Philosophie de sous-sol



Un jour j’étais jeune ça fait longtemps on avait accroché sur une expression je me rappelle plus d’où elle sortait, peut-être d’un plat de pâté chinois. C’est pas vraiment important de toute façon, l’origine des choses.

Mais c’était : « Quand y’en n’a pus, y’en a encore. »

On l’a tellement répété cette phrase-là. Vous avez pas idée.

Je savais pas dans le temps que ça allait me suivre toute ma vie. Que toute, dans la vie, c’est jamais vraiment fini.


Le 22 avril



By the way aujourd’hui c’est le Jour de la Terre. Oubliez pas de sauver un cup de plastique d’une fin atroce dans une décharge. C’est important. Ça permet de se sentir moins mal les autres jours de l’année.
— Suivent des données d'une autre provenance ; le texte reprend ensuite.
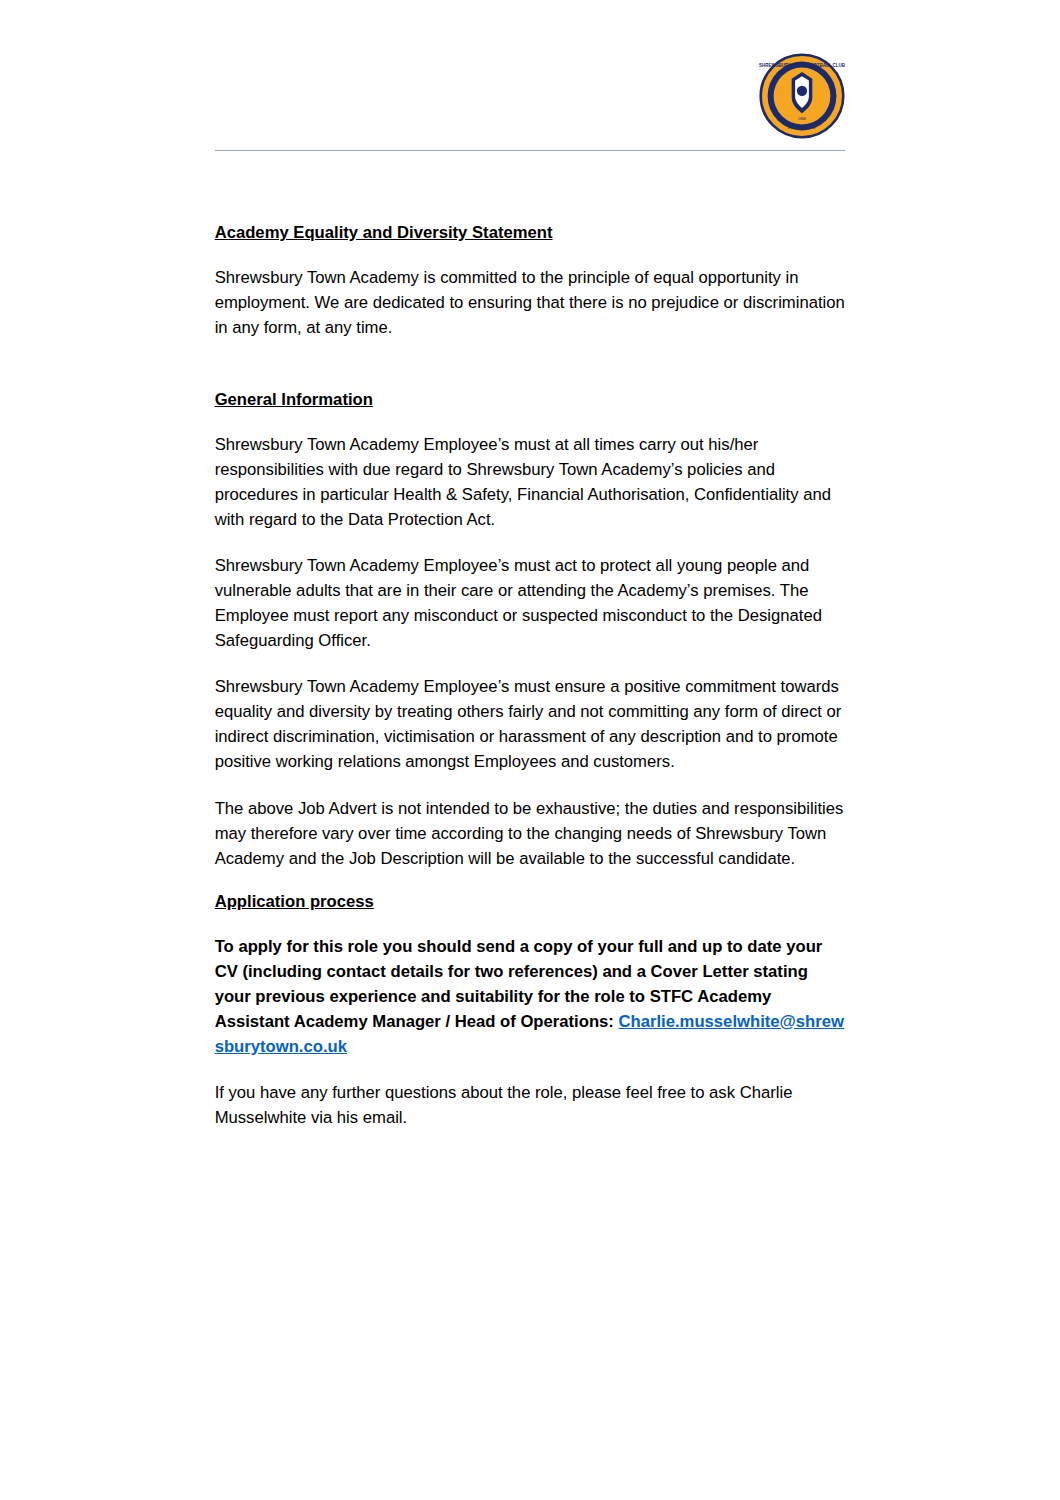SHREWSBURY TOWN FOOTBALL CLUB ACADEMY 1886
Academy Equality and Diversity Statement
Shrewsbury Town Academy is committed to the principle of equal opportunity in employment. We are dedicated to ensuring that there is no prejudice or discrimination in any form, at any time.
General Information
Shrewsbury Town Academy Employee’s must at all times carry out his/her responsibilities with due regard to Shrewsbury Town Academy’s policies and procedures in particular Health & Safety, Financial Authorisation, Confidentiality and with regard to the Data Protection Act.
Shrewsbury Town Academy Employee’s must act to protect all young people and vulnerable adults that are in their care or attending the Academy’s premises. The Employee must report any misconduct or suspected misconduct to the Designated Safeguarding Officer.
Shrewsbury Town Academy Employee’s must ensure a positive commitment towards equality and diversity by treating others fairly and not committing any form of direct or indirect discrimination, victimisation or harassment of any description and to promote positive working relations amongst Employees and customers.
The above Job Advert is not intended to be exhaustive; the duties and responsibilities may therefore vary over time according to the changing needs of Shrewsbury Town Academy and the Job Description will be available to the successful candidate.
Application process
To apply for this role you should send a copy of your full and up to date your CV (including contact details for two references) and a Cover Letter stating your previous experience and suitability for the role to STFC Academy Assistant Academy Manager / Head of Operations: Charlie.musselwhite@shrewsburytown.co.uk
If you have any further questions about the role, please feel free to ask Charlie Musselwhite via his email.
Je pense que l’idée de frencher le petit hottie du bureau m’excitait plus que le hottie lui-même. 

Je sais pas si je vais lui dire.







Correria & Agwa



Quinze hommes musclés. Quasi tout le temps torse nu. Sur la scène.

Ils sont beaux en plus ils savent danser.

Ça m’a ramenée au Brésil. Aux garçons qui te prennent sans te demander ton avis, et qui te font onduler en plein milieu du carnaval de Rio. Aux garçons qui glissent leurs mains entre tes hanches et celles de ton copain, dès qu’il y a un pouce de libre. Aux garçons qui te parlent de leur femme, pendant qu’ils embrassent leur maîtresse dans ta face. Aux garçons qui sont plein de sel et de sable parce qu’ils sont toujours dans la mer. Aux garçons qui ont les yeux qui brillent quand ils te regardent parce que tu sais, ils aiment vraiment ça le sexe.

Il paraît que c’était des enfants des favelas. 

À la fin ils dansaient avec des colonnes de verres en plastique qu’ils ont lancées dans les airs. Les verres sont tombés comme des confettis géants et un peu plus tard, tout le monde a applaudi très fort.

Je suis sûre que même ceux qui étaient assis dans le fond, ils voyaient les six pack des danseurs.



Je suis retournée tu sais, au café où il travaille. Comme pas été capable de m’en empêcher. Je suis arrivée pas longtemps avant le close. Je le savais que ça fermait dans une demi-heure. Je commande une bière. On n’en sert plus après 15h qu’il me dit. Veux-tu un smoothie?

Je me suis assise au comptoir et j’ai regardé les clients passer. Quand c’était tranquille on se parlait un peu. De rien de spécial.

Ils ont fermé je suis resté là. Il passait un chiffon sur le comptoir. 

J’ai appris qu’il avait un chalet dans le bois.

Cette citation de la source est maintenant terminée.